How to release numbers to the press

July 06, 2015

Today a lot of companies, government institutes, researchers and other entities publish press releases with embedded data. Press releases contain graphics and some also contain tables with the underlying data. This is a good evolution. But if you want journalists to write about your numbers, you have to make their work as easy as possible. Here are some rules for publishing numbers.

The pdf plague

When I entered journalism some years ago, I found it striking that press releases in many cases are delivered in the form of pdf files. For a lot of reasons, this is a bad practice.

If you've done any text editing, you know what a mess copying text from a pdf file can be. This applies even more to tables in pdf files. In order to produce charts and graphics, you need your data in a clean spreadsheet or text file. But copying data out of a pdf table into, for example, an Excel sheet almost never results in an immediately usable table.

Sometimes you can clean up the copypasted data with some formulas, or in worst cases, with some manual data cleaning. Faster options however are using tabula and pdftable, tools designed specifically for extracting data out of pdf's.

But even these tools don't always succeed in getting clean data out of pdf's. So instead of putting the numbers in a table in a pdf, release them as an Excel-file or as a flat text-file, for example as a csv-file.

CC Craig Chew-Moulding CC Craig Chew-Moulding

Clean data publishing

So releasing data in a spreadsheet or a text-file is rule number one. Here are the others.

  1. Send a spreadsheet file along with the press release. Alternatively you could link to a file on your website (especially if the file size is big), or deeplink to the data in your dataportal (if you have one).
  2. Give all the data, not only the data you think is the most interesting. You might be surprised by what insights others gain from your data and how they visualize it.
  3. If you make calculations (like for example percentages), also provide the raw numbers.
  4. Provide metadata (how the numbers where gathered and calculated, in what way the data is similar or different to other datasets, ...).
  5. Make graphics to illustrate the biggest stories contained in the data. You can use the Datavisualization Checklist to make clear graphics.
  6. If you want media to be creative with your data: give data in advance, under embargo if needed, so they can analyze, enrich and visualize your data.
  7. Provide the right attribution of the data.
  8. Send along the contact information of the person in charge of the data.

clean-sheet.org

For more technical guidelines, here are the ten points mentioned on clean-sheet.org. They were compiled by @robinhouston and @seanclarke.

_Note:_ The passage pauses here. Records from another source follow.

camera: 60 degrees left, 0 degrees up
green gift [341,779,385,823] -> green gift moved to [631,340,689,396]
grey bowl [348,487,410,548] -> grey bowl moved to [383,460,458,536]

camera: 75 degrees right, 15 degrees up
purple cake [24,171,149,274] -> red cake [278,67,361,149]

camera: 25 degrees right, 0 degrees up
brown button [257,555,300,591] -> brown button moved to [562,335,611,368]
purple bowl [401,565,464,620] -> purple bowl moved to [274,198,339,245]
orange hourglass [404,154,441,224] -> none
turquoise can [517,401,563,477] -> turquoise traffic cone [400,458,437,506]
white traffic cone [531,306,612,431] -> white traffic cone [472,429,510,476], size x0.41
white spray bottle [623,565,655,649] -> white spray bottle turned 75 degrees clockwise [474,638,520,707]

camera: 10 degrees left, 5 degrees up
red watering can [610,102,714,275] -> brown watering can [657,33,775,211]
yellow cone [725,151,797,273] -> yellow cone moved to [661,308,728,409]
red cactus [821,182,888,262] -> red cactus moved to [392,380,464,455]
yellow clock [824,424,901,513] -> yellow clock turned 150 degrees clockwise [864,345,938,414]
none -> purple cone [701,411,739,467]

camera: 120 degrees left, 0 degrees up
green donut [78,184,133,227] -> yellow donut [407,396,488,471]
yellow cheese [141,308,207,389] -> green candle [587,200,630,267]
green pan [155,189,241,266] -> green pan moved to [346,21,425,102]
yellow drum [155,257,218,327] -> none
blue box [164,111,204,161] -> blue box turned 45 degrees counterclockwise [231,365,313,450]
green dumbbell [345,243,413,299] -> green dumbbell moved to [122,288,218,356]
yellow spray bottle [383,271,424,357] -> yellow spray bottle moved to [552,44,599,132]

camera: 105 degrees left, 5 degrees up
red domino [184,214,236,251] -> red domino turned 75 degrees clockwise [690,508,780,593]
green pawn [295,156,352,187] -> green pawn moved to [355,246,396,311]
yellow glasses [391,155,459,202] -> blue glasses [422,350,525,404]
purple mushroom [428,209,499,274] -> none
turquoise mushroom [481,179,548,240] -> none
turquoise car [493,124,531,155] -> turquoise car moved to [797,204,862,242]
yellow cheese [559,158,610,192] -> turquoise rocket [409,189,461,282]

  1. Don’t merge cells. Sorting and other manipulations people may want to apply to your data assume that each cell belongs to one row and column.
  2. Don’t mix data and metadata (e.g. date of release, name of author) in the same sheet.
  3. The first row of a data sheet should contain column headers. None of these headers should be duplicates or blank. The column header should clearly indicate which units are used in that column, where this makes sense.
  4. The remaining rows should contain data, one datum per row. Don’t include aggregate statistics such as TOTAL or AVERAGE. You can put aggregate statistics in a separate sheet, if they are important.
  5. Numbers in cells should just be numbers. Don’t put commas in them, or stars after them, or anything else. If you need to add an annotation to some rows, use a separate column.
  6. Use standard identifiers: e.g. identify countries using ISO 3166 codes rather than names.
  7. Don’t use only colour or other stylistic cues to encode information. If you want to colour cells according to their value, use conditional formatting.
  8. Leave the cell blank if a value is not available.
  9. If you provide pivot tables, make sure the underlying data is available separately too.
  10. If you also want to create a human-friendly presentation of the data, do so by creating another sheet in the same workbook and referencing the appropriate cells in the canonical data sheet.

Spread the word

If you think these rules are useful and could make your work easier, please send them in reply to press releases not respecting these guidelines.